Curator's Take
This article explores a fascinating quantum phenomenon where charging quantum batteries becomes dramatically more efficient by exploiting "indefinite causal order" - essentially allowing charging operations to exist in quantum superposition where their temporal sequence is undefined. The researchers demonstrate that this counterintuitive approach creates periodic "bursts" of enhanced charging efficiency, with longer burst durations as more chargers are added to the system. What makes this particularly compelling is their successful validation on real quantum hardware from IonQ, Quantinuum, and IBM, showing that these exotic quantum thermodynamic effects aren't just theoretical curiosities but can be observed on today's noisy quantum processors.
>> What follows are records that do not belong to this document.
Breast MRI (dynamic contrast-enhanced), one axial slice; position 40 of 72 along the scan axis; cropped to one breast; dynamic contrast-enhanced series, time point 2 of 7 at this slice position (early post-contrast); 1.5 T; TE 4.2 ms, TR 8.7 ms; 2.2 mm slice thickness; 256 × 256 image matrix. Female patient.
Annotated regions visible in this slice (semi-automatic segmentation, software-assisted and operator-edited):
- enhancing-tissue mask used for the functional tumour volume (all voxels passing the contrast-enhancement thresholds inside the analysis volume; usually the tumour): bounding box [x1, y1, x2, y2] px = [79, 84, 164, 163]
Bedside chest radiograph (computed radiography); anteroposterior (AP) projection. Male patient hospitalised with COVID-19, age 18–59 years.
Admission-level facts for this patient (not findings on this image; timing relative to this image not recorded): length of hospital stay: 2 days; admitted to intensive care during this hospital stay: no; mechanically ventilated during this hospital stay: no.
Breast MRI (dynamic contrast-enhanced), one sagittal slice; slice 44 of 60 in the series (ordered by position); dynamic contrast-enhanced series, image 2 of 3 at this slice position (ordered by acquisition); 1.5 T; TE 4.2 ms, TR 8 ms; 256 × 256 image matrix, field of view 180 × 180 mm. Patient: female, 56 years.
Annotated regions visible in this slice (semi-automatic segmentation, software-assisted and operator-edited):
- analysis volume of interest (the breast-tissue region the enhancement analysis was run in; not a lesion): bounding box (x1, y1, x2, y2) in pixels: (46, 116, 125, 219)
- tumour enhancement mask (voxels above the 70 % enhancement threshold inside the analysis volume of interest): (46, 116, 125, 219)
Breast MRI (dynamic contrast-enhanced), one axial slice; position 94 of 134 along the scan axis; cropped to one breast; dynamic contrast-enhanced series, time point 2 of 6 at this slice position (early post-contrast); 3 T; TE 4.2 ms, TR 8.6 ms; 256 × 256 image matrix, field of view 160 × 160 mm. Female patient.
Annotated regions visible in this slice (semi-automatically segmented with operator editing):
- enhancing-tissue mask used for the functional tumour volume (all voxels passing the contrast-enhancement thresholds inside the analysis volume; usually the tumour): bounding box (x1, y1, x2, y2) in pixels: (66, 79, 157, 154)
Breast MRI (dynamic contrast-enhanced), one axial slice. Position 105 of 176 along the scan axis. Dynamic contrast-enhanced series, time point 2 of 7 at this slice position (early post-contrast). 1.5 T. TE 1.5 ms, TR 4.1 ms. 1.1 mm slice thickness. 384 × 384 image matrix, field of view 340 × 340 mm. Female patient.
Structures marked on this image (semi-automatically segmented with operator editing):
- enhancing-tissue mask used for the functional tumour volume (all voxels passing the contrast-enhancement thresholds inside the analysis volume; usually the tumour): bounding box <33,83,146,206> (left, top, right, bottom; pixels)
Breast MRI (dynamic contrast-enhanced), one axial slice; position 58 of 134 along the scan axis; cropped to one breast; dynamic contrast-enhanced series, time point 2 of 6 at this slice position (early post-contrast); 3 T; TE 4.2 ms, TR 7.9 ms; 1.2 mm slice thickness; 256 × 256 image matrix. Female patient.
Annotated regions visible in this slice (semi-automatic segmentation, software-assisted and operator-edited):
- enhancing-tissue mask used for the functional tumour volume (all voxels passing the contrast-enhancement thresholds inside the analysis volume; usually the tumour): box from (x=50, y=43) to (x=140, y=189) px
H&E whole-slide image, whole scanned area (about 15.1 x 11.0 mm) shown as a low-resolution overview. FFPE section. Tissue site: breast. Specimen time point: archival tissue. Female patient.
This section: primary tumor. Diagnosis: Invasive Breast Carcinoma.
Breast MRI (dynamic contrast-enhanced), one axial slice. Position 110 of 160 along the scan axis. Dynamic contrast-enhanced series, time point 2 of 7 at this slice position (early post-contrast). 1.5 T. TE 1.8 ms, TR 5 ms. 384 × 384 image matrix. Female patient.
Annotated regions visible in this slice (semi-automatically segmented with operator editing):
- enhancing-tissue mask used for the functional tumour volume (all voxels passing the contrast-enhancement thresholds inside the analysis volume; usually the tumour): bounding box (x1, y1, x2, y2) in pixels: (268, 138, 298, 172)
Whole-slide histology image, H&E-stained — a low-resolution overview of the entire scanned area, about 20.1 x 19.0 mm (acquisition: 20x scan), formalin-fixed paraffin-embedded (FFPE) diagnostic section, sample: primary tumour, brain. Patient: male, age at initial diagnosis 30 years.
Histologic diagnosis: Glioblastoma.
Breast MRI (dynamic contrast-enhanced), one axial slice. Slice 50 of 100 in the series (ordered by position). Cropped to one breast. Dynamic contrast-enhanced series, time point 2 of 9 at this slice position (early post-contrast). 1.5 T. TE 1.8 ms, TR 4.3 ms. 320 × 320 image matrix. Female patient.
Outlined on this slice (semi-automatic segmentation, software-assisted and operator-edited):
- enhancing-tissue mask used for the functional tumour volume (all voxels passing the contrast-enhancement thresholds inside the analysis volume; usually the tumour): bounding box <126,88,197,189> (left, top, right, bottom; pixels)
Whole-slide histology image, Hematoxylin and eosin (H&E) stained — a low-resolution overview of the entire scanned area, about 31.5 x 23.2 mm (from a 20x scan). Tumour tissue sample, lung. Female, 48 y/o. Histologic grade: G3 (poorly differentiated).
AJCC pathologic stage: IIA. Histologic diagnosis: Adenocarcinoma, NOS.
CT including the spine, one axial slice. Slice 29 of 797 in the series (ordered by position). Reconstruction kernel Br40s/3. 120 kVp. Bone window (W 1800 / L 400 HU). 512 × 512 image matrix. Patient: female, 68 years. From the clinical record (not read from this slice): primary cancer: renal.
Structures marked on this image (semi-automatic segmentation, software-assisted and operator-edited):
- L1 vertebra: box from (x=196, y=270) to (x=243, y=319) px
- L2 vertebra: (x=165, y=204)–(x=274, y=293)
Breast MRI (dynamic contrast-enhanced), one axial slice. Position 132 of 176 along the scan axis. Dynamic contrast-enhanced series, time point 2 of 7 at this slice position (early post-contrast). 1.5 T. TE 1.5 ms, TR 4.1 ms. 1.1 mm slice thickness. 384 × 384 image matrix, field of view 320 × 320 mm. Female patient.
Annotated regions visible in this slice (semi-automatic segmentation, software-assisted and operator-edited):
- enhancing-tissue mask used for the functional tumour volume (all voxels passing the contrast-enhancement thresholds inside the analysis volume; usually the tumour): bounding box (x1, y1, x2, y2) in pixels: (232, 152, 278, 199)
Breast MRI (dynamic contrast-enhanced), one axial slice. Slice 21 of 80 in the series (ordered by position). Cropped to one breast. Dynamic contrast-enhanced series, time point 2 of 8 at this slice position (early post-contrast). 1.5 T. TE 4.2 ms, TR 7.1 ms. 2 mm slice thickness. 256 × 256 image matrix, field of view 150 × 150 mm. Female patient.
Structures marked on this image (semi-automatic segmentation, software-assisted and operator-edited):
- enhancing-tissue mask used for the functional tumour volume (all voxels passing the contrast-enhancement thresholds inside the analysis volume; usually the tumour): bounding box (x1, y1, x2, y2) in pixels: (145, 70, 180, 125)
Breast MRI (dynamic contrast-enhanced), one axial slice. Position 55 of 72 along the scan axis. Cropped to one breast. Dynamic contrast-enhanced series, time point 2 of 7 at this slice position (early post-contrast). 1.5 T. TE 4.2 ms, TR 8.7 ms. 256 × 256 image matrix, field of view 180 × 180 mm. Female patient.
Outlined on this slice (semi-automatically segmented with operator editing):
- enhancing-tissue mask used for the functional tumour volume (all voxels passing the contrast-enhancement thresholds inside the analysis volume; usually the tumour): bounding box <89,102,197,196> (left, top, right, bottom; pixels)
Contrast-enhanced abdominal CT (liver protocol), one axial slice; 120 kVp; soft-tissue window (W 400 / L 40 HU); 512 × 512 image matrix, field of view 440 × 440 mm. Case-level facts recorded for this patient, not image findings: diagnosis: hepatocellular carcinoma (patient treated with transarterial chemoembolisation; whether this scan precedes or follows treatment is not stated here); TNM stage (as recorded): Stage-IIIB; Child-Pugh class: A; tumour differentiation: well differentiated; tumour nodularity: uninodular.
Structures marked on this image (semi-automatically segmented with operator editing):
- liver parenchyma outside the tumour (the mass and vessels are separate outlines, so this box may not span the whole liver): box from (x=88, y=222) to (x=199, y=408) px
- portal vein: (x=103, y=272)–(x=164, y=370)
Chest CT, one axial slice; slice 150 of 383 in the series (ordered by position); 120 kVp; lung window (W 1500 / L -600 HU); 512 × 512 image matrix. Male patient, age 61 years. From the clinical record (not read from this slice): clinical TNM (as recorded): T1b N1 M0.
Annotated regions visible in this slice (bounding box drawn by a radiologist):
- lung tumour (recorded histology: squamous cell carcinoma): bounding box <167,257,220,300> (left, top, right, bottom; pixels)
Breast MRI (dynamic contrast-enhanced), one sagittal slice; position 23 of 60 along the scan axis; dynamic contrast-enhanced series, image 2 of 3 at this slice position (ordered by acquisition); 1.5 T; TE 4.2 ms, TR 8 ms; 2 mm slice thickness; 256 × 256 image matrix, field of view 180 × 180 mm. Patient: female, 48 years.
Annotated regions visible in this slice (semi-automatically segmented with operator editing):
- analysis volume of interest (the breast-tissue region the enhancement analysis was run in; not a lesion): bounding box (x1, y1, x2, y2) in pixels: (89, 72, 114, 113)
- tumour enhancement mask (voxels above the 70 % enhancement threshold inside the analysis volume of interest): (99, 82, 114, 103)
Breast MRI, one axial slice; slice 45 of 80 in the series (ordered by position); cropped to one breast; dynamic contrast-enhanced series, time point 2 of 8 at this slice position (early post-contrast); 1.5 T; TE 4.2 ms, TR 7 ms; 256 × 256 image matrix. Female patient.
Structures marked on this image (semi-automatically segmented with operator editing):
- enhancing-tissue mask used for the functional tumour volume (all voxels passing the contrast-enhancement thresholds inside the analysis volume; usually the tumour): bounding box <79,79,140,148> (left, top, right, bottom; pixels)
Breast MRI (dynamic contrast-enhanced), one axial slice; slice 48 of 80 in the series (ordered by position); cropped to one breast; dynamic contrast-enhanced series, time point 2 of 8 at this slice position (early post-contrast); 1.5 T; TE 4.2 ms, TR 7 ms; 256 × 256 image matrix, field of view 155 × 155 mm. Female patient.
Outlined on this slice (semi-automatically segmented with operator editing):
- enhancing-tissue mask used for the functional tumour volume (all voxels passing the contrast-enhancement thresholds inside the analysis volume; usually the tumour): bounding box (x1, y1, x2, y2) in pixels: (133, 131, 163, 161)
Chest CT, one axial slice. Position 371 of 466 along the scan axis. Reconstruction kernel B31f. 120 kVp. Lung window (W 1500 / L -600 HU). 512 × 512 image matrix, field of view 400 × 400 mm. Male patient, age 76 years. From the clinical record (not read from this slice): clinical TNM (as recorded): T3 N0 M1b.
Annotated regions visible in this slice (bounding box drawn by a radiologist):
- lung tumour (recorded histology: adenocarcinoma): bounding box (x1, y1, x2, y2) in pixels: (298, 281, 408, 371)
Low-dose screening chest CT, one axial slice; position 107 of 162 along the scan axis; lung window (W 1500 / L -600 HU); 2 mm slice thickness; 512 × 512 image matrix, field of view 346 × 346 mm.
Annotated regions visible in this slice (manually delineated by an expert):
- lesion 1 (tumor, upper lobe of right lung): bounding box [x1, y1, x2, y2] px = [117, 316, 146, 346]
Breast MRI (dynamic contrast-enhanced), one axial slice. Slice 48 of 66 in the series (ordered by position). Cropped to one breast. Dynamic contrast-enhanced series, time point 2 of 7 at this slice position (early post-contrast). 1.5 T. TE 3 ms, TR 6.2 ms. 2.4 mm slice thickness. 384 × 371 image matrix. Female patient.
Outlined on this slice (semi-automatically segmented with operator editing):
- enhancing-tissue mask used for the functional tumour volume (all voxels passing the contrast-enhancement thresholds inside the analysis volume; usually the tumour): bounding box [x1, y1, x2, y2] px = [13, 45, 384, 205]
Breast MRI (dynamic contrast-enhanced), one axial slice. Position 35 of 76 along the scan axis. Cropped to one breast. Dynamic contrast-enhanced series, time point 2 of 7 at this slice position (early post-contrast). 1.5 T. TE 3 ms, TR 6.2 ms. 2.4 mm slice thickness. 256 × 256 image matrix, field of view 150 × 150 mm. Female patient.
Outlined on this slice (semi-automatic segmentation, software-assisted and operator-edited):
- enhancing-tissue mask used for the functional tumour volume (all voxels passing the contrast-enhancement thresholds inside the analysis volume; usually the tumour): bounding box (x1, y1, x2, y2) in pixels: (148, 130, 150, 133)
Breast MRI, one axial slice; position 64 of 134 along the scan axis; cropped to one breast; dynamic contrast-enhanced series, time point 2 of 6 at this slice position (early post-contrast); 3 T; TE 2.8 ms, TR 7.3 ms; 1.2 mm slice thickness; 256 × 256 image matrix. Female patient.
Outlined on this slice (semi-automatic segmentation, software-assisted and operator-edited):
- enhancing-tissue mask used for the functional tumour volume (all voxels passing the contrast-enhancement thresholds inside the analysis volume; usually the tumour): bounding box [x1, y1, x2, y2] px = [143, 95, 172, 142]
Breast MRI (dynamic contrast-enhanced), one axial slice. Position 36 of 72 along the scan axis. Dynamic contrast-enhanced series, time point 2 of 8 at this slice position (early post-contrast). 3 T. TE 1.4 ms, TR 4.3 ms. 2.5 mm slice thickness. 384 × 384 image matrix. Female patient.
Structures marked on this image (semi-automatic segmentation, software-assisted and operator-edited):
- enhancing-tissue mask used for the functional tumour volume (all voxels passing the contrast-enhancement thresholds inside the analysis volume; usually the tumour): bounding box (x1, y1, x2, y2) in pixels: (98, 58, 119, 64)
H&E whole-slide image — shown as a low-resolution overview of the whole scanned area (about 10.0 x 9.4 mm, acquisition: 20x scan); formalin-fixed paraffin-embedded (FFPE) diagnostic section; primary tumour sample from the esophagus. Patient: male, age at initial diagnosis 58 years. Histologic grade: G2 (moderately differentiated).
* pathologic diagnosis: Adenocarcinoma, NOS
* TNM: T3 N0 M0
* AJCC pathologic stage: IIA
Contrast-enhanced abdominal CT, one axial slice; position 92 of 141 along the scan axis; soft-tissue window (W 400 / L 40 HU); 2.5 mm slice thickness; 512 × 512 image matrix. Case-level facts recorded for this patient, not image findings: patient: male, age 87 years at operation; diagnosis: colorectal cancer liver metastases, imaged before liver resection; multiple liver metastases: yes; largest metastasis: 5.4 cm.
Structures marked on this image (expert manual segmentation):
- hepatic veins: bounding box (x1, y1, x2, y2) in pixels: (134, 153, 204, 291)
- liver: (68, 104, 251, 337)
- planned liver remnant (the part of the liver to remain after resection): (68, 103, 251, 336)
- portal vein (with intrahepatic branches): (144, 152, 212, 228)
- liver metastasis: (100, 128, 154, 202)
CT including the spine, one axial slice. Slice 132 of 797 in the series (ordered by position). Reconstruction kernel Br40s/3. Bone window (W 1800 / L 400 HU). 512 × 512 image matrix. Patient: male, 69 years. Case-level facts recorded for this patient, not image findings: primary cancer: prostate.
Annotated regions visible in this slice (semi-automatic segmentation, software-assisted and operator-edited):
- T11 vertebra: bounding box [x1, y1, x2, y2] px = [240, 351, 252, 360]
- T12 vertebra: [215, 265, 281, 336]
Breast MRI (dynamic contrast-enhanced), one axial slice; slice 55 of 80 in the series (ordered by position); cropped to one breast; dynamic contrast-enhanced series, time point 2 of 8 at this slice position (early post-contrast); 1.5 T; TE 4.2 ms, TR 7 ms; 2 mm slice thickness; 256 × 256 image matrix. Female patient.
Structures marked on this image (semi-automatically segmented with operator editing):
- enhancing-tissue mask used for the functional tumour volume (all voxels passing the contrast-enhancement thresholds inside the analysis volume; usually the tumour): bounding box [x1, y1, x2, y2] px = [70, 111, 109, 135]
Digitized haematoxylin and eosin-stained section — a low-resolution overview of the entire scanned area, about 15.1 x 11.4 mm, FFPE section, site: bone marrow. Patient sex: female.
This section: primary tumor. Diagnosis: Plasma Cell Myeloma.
While quantum batteries remain largely academic at this stage, this work pushes the boundaries of our understanding of quantum thermodynamics and could eventually inform the design of more efficient quantum energy storage and transfer protocols.
— Mark Eatherly
Summary
Enhancement of quantum battery performance is a popular subject in quantum thermodynamics. An interesting phenomenon is the quick charging effect [Phys. Rev. Res. 6, 023136 (2024)], which has been explored by utilizing a quantum interferometric technique known as superposition of trajectories. A similar technique used to boost quantum battery performance is indefinite causal order. Here, we propose a new charging protocol that utilizes cyclic indefinite causal order, whereby $N$ charging sequences are superposed when utilizing $N$ chargers. We observe charging efficiency bursts when implementing our cyclic indefinite charging protocol. The duration of these bursts increase with $N$. Additionally, we present a circuit model to implement our charging protocol for the two-charger scenario and perform proof-of-concept demonstrations on IonQ, Quantinuum and IBMQ quantum processors. The results validate the existence of charging efficiency bursts as shown by our theoretical analysis and numerical simulations.